--- Job A ---
In the football text, who now holds Antwan Cordy's old job?
--- Job B ---
Print the part of the football text between "We’ve got a" and "his old job.", inclusive.

The two areas in which our recruiting has impressed me the most are wide receiver and defensive back. They are positons that require similar skills: size, speed, the ability to catch the ball and an awareness of what’s going on around them. They are probably the positons where players can most easily switch from offense to defense. D-backs can also ‘grow’ into linebackers and we may see some of that this season. last year Kielan Whitner switched to line backer and has a fine season, making over 100 tackles. I’ve already discussed the impressive young receiving talent this team has. The defensive backs are equally impressive and we have great numbers of them: 22, about as many horses as there are in the Kentucky derby and nearly as fast. That’s an average of more than five players for four positons. That’s why there is talk of a 4-2-5 look. We’ll certainly see a lot of ‘nickel’ backs this year in passing situations.

We’ve got a group of seniors who have played a lot of football. At one time Antwan Cordy was considered our best defensive back, maybe the best player on the team. He was a good cover guy and a bone-rattling tackler. He did some kick-returning and was said to be one of the fastest players on the team, although as a safety, he didn’t get a lot of chances to show it off. Then he was injured and out for the season in consecutive opening games in 2016 and 2017. Going through the injuries, the surgeries and the endless rehabs without playing the game seemed last year to have taken a lot out of him and he didn’t seem like the same player. But he got additional eligibility from the NCAA for his injuries so he’s back to try it again. If he’s got his mojo back, he could be a big asset. His problem is that Andre Cisco’s got his old job.

--- Available data ---
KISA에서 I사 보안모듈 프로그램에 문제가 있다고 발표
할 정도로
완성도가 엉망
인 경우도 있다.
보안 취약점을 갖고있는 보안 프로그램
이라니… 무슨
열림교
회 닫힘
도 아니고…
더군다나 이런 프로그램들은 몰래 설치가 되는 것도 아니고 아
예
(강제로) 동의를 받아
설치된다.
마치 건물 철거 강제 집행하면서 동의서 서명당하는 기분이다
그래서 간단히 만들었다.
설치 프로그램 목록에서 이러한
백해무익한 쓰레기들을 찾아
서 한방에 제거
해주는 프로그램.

--- Your solution A ---
Andre Cisco

--- Your solution B ---
We’ve got a group of seniors who have played a lot of football. At one time Antwan Cordy was considered our best defensive back, maybe the best player on the team. He was a good cover guy and a bone-rattling tackler. He did some kick-returning and was said to be one of the fastest players on the team, although as a safety, he didn’t get a lot of chances to show it off. Then he was injured and out for the season in consecutive opening games in 2016 and 2017. Going through the injuries, the surgeries and the endless rehabs without playing the game seemed last year to have taken a lot out of him and he didn’t seem like the same player. But he got additional eligibility from the NCAA for his injuries so he’s back to try it again. If he’s got his mojo back, he could be a big asset. His problem is that Andre Cisco’s got his old job.